2ème profil : ceux qui n’ont pas de réelle volonté à se lancer pleinement et
voit dans ce régime une source de revenu complémentaire.
• Plus des ¾ exercent leur
activité pendant la journée (77%) et
à leur domicile (72%), ce qui peut
paraître surprenant compte tenu de la proportion des auto-entrepreneurs (33%)
ayant par ailleurs conservé une autre activité (salarié / fonctionnaire). Le
mi-temps ou l’activité à temps partiel pourrait être un début d’explications…
• Au vu du faible nombre moyen de factures mensuelles (80% réalisent moins de 10 factures par mois), les auto-entrepreneurs travaillent
avec un nombre limité de clients et/ou réalisent peu d’actes de vente.
• Près de la moitié des auto-entrepreneurs (48%) n’a reçu aucun conseil avant son lancement.
• En effet, 43% éprouvent des difficultés à trouver des clients. En complément,
19% éprouvent des difficultés à
établir leurs tarifs. Plusieurs pistes d’explications : l’absence d’étude
préalable avant lancement de leur activité et le manque de repères, le peu de
recours à du conseil externe et une faible fibre commerciale.

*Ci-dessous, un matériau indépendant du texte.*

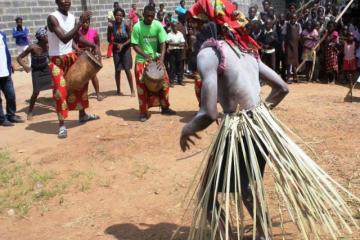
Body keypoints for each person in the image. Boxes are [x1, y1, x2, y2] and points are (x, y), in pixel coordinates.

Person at [181, 2, 360, 240]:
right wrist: (258, 112)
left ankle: (253, 234)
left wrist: (188, 128)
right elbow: (282, 88)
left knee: (213, 191)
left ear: (206, 24)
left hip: (241, 129)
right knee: (243, 185)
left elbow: (208, 113)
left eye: (194, 24)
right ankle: (254, 233)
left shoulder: (209, 53)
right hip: (262, 126)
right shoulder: (245, 50)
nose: (192, 31)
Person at [47, 0, 100, 138]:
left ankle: (82, 115)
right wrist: (80, 23)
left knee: (81, 84)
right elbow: (64, 38)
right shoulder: (52, 17)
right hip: (57, 60)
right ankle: (62, 124)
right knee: (60, 91)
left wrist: (93, 45)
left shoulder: (71, 17)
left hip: (70, 56)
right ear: (57, 1)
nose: (66, 1)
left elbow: (77, 37)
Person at [131, 5, 176, 122]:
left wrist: (161, 59)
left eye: (152, 16)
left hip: (156, 59)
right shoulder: (137, 27)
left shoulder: (158, 25)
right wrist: (145, 56)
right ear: (143, 15)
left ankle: (165, 107)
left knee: (165, 82)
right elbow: (134, 45)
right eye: (148, 16)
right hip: (142, 60)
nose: (150, 18)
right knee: (142, 86)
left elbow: (163, 43)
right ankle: (143, 112)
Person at [16, 27, 53, 120]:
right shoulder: (32, 47)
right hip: (36, 71)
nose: (48, 37)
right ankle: (30, 111)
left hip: (45, 69)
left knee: (55, 86)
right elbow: (19, 58)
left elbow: (50, 58)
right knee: (36, 91)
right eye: (46, 36)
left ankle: (57, 105)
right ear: (41, 37)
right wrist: (25, 66)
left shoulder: (47, 46)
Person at [75, 16, 104, 101]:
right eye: (83, 22)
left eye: (87, 22)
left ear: (89, 22)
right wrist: (82, 49)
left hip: (91, 56)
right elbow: (76, 45)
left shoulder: (93, 31)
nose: (85, 24)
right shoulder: (78, 32)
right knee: (82, 76)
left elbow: (97, 43)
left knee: (93, 75)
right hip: (81, 56)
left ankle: (98, 93)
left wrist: (97, 52)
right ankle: (83, 95)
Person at [108, 7, 135, 97]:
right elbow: (109, 39)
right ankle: (118, 90)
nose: (118, 17)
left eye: (120, 15)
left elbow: (131, 38)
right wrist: (116, 44)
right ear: (114, 16)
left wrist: (122, 45)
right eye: (117, 15)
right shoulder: (111, 26)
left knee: (127, 69)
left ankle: (132, 90)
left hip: (126, 48)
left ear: (123, 16)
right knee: (117, 70)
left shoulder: (126, 25)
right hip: (116, 49)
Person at [0, 30, 23, 127]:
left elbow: (5, 51)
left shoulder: (2, 35)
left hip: (5, 72)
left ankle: (11, 115)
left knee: (11, 95)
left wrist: (10, 63)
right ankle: (1, 119)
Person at [283, 13, 302, 83]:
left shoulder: (298, 25)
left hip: (295, 46)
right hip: (288, 45)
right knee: (288, 62)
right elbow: (284, 36)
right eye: (292, 18)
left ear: (296, 18)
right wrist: (283, 46)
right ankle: (288, 78)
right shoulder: (287, 25)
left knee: (294, 62)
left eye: (295, 18)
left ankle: (295, 77)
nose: (293, 19)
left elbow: (299, 36)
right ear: (290, 18)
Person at [167, 21, 186, 87]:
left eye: (176, 26)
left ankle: (180, 80)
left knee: (180, 66)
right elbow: (169, 43)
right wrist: (178, 44)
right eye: (173, 26)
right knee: (172, 67)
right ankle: (171, 81)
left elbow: (183, 43)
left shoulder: (180, 34)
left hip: (179, 52)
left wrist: (175, 44)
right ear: (171, 27)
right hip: (172, 52)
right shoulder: (169, 34)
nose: (175, 28)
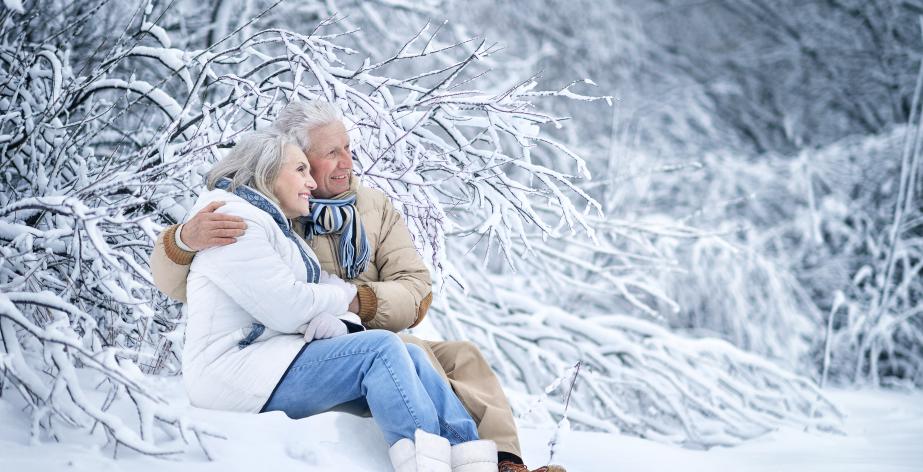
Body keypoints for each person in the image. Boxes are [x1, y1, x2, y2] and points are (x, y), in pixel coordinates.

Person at [150, 101, 566, 472]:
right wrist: (182, 240)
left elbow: (417, 290)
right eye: (331, 153)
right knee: (399, 350)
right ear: (293, 160)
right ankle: (438, 462)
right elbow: (189, 286)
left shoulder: (371, 207)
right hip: (307, 341)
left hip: (357, 324)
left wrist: (361, 303)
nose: (347, 162)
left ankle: (503, 463)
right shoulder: (272, 213)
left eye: (348, 148)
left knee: (462, 357)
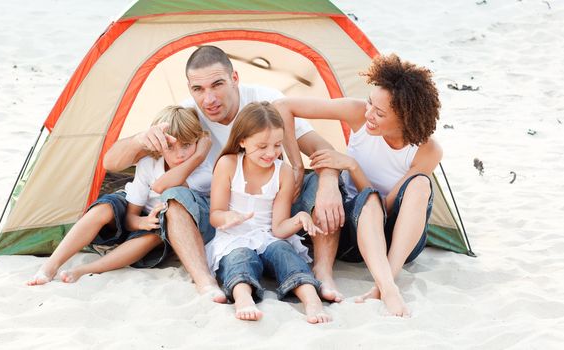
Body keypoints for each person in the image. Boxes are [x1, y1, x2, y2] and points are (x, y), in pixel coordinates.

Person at [103, 46, 345, 302]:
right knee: (175, 197)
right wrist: (139, 141)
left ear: (234, 79)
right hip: (218, 213)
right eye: (198, 89)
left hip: (276, 206)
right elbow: (111, 161)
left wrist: (329, 184)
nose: (209, 99)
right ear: (190, 89)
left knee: (323, 181)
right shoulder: (188, 116)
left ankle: (323, 271)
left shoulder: (266, 103)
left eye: (217, 84)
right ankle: (204, 280)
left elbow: (322, 149)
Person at [273, 54, 443, 317]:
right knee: (368, 200)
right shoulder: (357, 115)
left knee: (420, 185)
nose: (369, 114)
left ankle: (386, 284)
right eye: (370, 103)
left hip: (398, 241)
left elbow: (387, 207)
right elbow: (283, 106)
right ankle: (387, 287)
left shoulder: (427, 150)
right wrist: (296, 164)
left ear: (406, 118)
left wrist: (352, 166)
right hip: (355, 235)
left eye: (380, 113)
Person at [27, 106, 211, 285]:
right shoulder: (149, 163)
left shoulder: (204, 172)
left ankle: (86, 269)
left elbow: (162, 185)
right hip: (138, 216)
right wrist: (140, 222)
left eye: (187, 145)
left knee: (154, 235)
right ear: (159, 147)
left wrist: (199, 157)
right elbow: (130, 216)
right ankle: (50, 266)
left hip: (163, 224)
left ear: (197, 141)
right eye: (170, 147)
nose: (180, 155)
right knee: (104, 208)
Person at [208, 102, 331, 323]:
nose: (271, 153)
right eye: (262, 146)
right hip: (234, 237)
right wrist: (227, 217)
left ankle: (312, 301)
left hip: (268, 236)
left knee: (286, 255)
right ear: (242, 141)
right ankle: (244, 298)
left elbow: (279, 228)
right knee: (239, 258)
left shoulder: (283, 172)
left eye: (277, 145)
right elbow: (215, 215)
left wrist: (299, 218)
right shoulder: (227, 164)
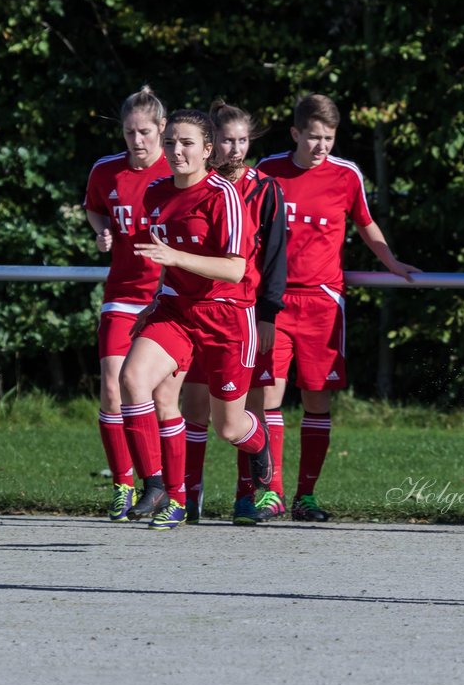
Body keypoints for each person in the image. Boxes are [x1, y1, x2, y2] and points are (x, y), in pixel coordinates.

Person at [256, 94, 418, 521]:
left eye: (329, 138)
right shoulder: (267, 171)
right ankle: (269, 492)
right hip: (274, 301)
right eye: (313, 137)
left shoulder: (346, 175)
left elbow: (366, 224)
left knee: (317, 400)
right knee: (269, 397)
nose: (322, 146)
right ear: (295, 133)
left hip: (322, 304)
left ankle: (305, 496)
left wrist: (392, 262)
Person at [119, 109, 273, 530]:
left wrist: (175, 257)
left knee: (228, 427)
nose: (176, 151)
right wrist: (156, 298)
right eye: (170, 143)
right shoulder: (155, 192)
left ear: (207, 150)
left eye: (187, 143)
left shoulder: (222, 194)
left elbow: (235, 269)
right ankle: (156, 487)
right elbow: (168, 261)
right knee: (132, 380)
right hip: (176, 311)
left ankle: (257, 441)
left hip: (227, 316)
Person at [179, 101, 287, 524]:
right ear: (210, 145)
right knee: (194, 405)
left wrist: (268, 315)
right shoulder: (191, 186)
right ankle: (188, 495)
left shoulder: (265, 189)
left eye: (243, 140)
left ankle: (249, 495)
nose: (236, 149)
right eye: (227, 140)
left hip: (243, 312)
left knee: (242, 410)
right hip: (195, 311)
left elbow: (276, 258)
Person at [83, 86, 174, 522]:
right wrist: (101, 230)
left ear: (161, 129)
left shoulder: (176, 171)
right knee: (112, 385)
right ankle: (123, 483)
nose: (136, 141)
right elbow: (95, 209)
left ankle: (169, 489)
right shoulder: (106, 170)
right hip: (122, 294)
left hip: (168, 298)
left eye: (144, 132)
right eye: (128, 132)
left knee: (160, 396)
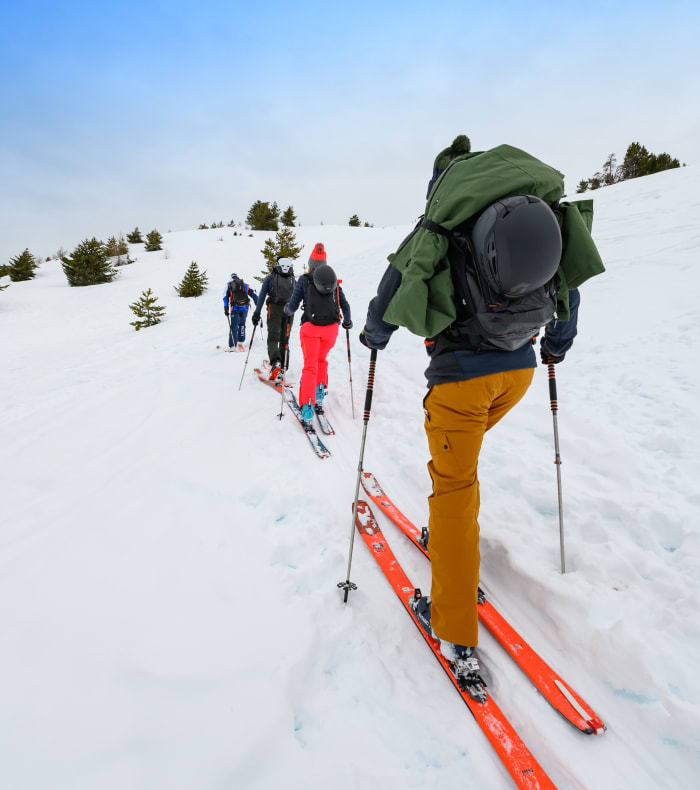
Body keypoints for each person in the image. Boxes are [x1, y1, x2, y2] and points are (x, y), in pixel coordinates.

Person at [360, 140, 602, 672]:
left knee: (454, 487)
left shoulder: (443, 226)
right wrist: (556, 343)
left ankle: (452, 626)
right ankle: (452, 542)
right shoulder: (527, 213)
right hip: (517, 375)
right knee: (459, 473)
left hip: (462, 381)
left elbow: (396, 280)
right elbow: (567, 287)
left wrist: (375, 335)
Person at [284, 243, 352, 426]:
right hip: (331, 329)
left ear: (310, 264)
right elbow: (344, 305)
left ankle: (307, 407)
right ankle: (319, 393)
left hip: (311, 328)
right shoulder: (333, 280)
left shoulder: (305, 280)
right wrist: (347, 321)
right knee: (321, 360)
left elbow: (293, 304)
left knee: (310, 367)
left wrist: (287, 310)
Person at [251, 257, 296, 381]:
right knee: (284, 339)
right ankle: (284, 366)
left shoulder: (270, 278)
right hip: (289, 311)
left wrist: (257, 312)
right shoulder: (292, 279)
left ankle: (276, 362)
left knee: (273, 338)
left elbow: (261, 296)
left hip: (274, 310)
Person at [223, 272, 258, 351]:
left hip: (235, 308)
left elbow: (225, 296)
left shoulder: (229, 285)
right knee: (242, 324)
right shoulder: (245, 285)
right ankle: (240, 342)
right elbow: (253, 293)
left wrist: (226, 307)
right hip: (245, 308)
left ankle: (232, 346)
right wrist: (257, 302)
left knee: (234, 326)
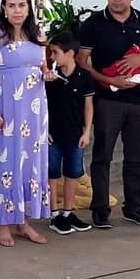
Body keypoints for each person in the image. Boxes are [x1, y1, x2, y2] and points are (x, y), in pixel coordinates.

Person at [77, 0, 140, 229]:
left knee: (135, 159)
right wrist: (109, 80)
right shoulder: (93, 24)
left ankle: (133, 208)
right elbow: (82, 63)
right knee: (102, 156)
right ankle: (100, 209)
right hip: (107, 100)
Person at [0, 0, 51, 247]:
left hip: (34, 112)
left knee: (30, 164)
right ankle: (3, 224)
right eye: (11, 6)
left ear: (28, 8)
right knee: (6, 164)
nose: (17, 10)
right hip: (7, 110)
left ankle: (24, 222)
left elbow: (43, 67)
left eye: (21, 5)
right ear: (4, 9)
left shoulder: (38, 34)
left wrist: (48, 73)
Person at [44, 32, 96, 234]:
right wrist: (44, 130)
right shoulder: (50, 78)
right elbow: (40, 106)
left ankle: (67, 212)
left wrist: (87, 131)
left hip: (75, 134)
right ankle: (54, 214)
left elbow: (88, 105)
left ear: (70, 53)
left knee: (72, 174)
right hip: (53, 134)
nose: (52, 57)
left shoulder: (84, 77)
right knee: (52, 174)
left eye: (55, 52)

• La majorité des auto-entrepreneurs utilise des moyens simples
nécessitant peu d’investissements pour se faire connaître et assurer leur
promotion : bouche à oreille (82%),
utilisation d’internet, téléphone. A noter que 36% déclarent avoir leur propre site internet, chiffre probablement
plus élevé que la moyenne, compte tenu de l’appétence numérique de
l’échantillon sondé.
• Les auto-entrepreneurs restent majoritairement
« indépendants » et n’adhèrent que très peu à des associations dédiées ou
intègrent marginalement des réseaux communautaires.
• Seuls 32% des
auto-entrepreneurs veulent utiliser ce régime pour compléter leurs revenus. Les
deux autres tiers souhaitent (qu’ils restent auto-entrepreneurs ou non) vivre
de leur nouvelle activité.
• 72% envisagent de rester
auto-entrepreneur dans un an et ont peu ou pas d’ambitions à se développer. On
sait qu’une petite moitié d’entre eux a créé cette nouvelle activité avec un
objectif de complément de revenus, l’autre souhaite donc vivre de ses revenus
d’auto-entrepreneur.
• En revanche, 18% souhaitent
franchir le pas supérieur en transformant leur activité en statut classique.